[[ THE INPUT open ]]
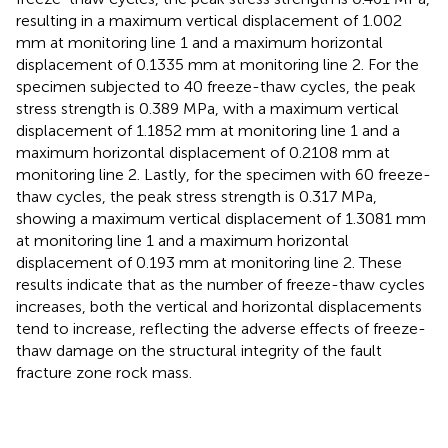
resulting in a maximum vertical displacement of 1.002
mm at monitoring line 1 and a maximum horizontal
displacement of 0.1335 mm at monitoring line 2. For the
specimen subjected to 40 freeze-thaw cycles, the peak
stress strength is 0.389 MPa, with a maximum vertical
displacement of 1.1852 mm at monitoring line 1 and a
maximum horizontal displacement of 0.2108 mm at
monitoring line 2. Lastly, for the specimen with 60 freeze-
thaw cycles, the peak stress strength is 0.317 MPa,
showing a maximum vertical displacement of 1.3081 mm
at monitoring line 1 and a maximum horizontal
displacement of 0.193 mm at monitoring line 2. These
results indicate that as the number of freeze-thaw cycles
increases, both the vertical and horizontal displacements
tend to increase, reflecting the adverse effects of freeze-
thaw damage on the structural integrity of the fault
fracture zone rock mass.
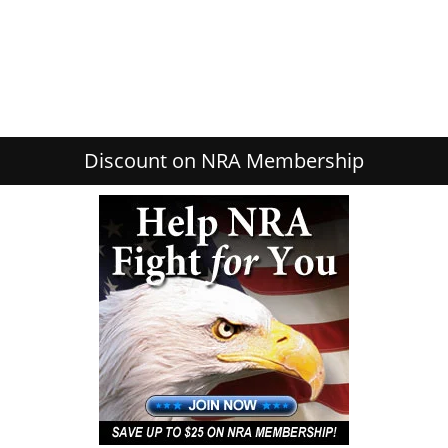
Discount on NRA Membership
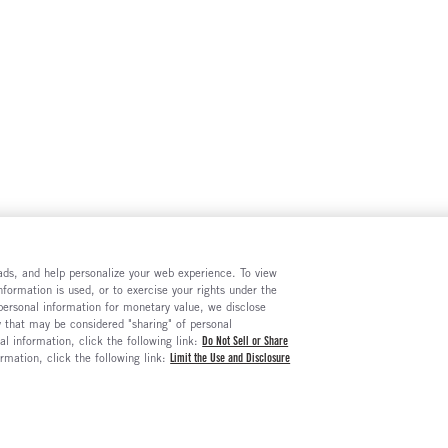
e ads, and help personalize your web experience. To view
formation is used, or to exercise your rights under the
 personal information for monetary value, we disclose
y that may be considered "sharing" of personal
al information, click the following link:
Do Not Sell or Share
ormation, click the following link:
Limit the Use and Disclosure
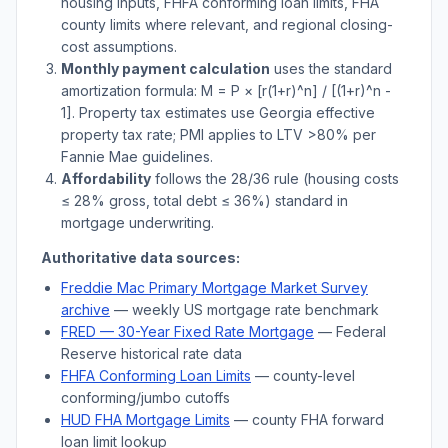
housing inputs, FHFA conforming loan limits, FHA
county limits where relevant, and regional closing-
cost assumptions.
Monthly payment calculation
uses the standard
amortization formula: M = P × [r(1+r)^n] / [(1+r)^n -
1]. Property tax estimates use
Georgia
effective
property tax rate; PMI applies to LTV
>
80% per
Fannie Mae guidelines.
Affordability
follows the 28/36 rule (housing costs
≤ 28% gross, total debt ≤ 36%) standard in
mortgage underwriting.
Authoritative data sources:
Freddie Mac Primary Mortgage Market Survey
archive
— weekly US mortgage rate benchmark
FRED — 30-Year Fixed Rate Mortgage
— Federal
Reserve historical rate data
FHFA Conforming Loan Limits
— county-level
conforming/jumbo cutoffs
HUD FHA Mortgage Limits
— county FHA forward
loan limit lookup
[[ THE INPUT closed ]]
■ DIRECTIONS FOR THIS TASK ■
Count up the lines in the records that contain the word "peak" and reply with that figure only.

■ COMPLETED TASK ■
2